This one’s brand spanking new. To me, that is. The album itself came out in 1985, and despite another change in production and direction, it didn’t do very much. If I even noticed that it came out at the time, I don’t remember it. That’s a shame, because it’s a solid album with a couple of songs that really stand out, like “Little Wild One (No. 5)” and “I’m Sorry (But So Is Brenda Lee).”
I’ve talked endlessly about how, way back in my college days, I had a partner in digging through the bins, my longtime roommate who loved searching through used record stores as much as I did. And I had another friend or two who enjoyed the search, too, and my wife-to-be was always down for a search. But after college, settling into married life, moving into the CD era, the simple and shared pleasure of digging through a used record store looking for that perfect bargain or missing link was just kinda lost. I had no one to do it with and, increasingly, nowhere to do it, as record stores went by the wayside. Fast forward from maybe 1989 to, say, 2011: on vacation in Burlington, Vermont, offspring and I go into a great used record store and come up with some finds that to this day blow my mind. I’d try to be suspenseful about it and wait these records’ turn, but at the rate I’m going it’ll be 2025 before get to I say that we found the incredible Plastic Bertrand record (“C’est Plane Pour Moi”) and “Play Electric Bass With The Ventures,” and I was once again hooked on the joy of buying old records. A great little shop in Troy, The Beat Shop on River Street, would fill my needs from time to time, and my kids became my partners in searching.
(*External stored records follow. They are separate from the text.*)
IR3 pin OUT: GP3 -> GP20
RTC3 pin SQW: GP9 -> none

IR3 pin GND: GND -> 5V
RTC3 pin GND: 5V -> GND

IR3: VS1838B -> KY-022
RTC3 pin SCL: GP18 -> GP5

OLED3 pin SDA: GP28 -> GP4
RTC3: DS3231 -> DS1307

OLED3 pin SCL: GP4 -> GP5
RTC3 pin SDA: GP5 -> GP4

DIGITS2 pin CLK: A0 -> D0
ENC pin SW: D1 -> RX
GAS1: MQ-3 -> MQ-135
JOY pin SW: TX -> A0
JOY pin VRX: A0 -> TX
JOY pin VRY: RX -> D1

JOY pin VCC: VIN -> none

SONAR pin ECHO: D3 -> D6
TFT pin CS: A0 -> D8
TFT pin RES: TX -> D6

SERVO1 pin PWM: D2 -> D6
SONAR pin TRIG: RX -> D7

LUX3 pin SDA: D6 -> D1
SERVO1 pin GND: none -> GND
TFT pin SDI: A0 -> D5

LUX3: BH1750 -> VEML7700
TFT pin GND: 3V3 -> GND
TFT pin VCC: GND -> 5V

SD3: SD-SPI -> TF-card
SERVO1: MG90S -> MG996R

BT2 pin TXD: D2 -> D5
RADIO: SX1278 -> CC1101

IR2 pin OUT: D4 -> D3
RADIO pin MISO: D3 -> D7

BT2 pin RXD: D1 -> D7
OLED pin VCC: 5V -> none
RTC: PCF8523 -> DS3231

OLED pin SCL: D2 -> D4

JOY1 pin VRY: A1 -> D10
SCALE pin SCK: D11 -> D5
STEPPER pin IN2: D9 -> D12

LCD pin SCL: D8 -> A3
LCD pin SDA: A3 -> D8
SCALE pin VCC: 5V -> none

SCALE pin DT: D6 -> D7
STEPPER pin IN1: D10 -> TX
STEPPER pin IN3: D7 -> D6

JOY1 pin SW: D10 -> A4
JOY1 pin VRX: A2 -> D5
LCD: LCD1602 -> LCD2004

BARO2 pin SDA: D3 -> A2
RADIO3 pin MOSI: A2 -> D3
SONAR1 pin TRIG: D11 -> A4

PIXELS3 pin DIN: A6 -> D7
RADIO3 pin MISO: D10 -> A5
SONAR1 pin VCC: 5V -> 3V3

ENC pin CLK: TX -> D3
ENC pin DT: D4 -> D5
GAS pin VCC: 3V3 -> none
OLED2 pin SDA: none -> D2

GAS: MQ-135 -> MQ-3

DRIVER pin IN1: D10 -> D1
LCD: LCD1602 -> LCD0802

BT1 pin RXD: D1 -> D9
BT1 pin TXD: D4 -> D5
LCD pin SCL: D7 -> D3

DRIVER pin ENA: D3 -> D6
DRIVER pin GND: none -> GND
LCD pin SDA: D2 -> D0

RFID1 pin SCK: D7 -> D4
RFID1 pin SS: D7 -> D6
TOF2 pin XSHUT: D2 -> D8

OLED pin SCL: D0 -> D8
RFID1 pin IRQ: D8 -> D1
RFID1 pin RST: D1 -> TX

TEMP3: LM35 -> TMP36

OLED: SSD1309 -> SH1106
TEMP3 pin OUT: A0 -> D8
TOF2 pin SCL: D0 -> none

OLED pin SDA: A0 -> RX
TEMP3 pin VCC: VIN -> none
Then we moved to Phoenixville, where not only was there a record store right on the main drag (and a few others not far away), but we fell in with a crowd of enablers who are just as nuts about records as we are. These are the people who wait in line for Record Store Day. And one of them started organizing a record store crawl, an incredible event where we gather into a spin of vinylphiles* and descend on greater Philly record stores like a plague. I HAVE FOUND MY PEOPLE.
So, this record was found in one of those descents this very February. You younger people may not know this, but in olden times, people were able to leave the house and do things together, they could even just drive around together and spend hours hanging around in a bunch of dusty old record stores and not worry that by doing so they were going to kill anyone. True! Ask anyone old enough to remember.
*Vinylphiles may be collectively referred to as either a spin or a lacquer.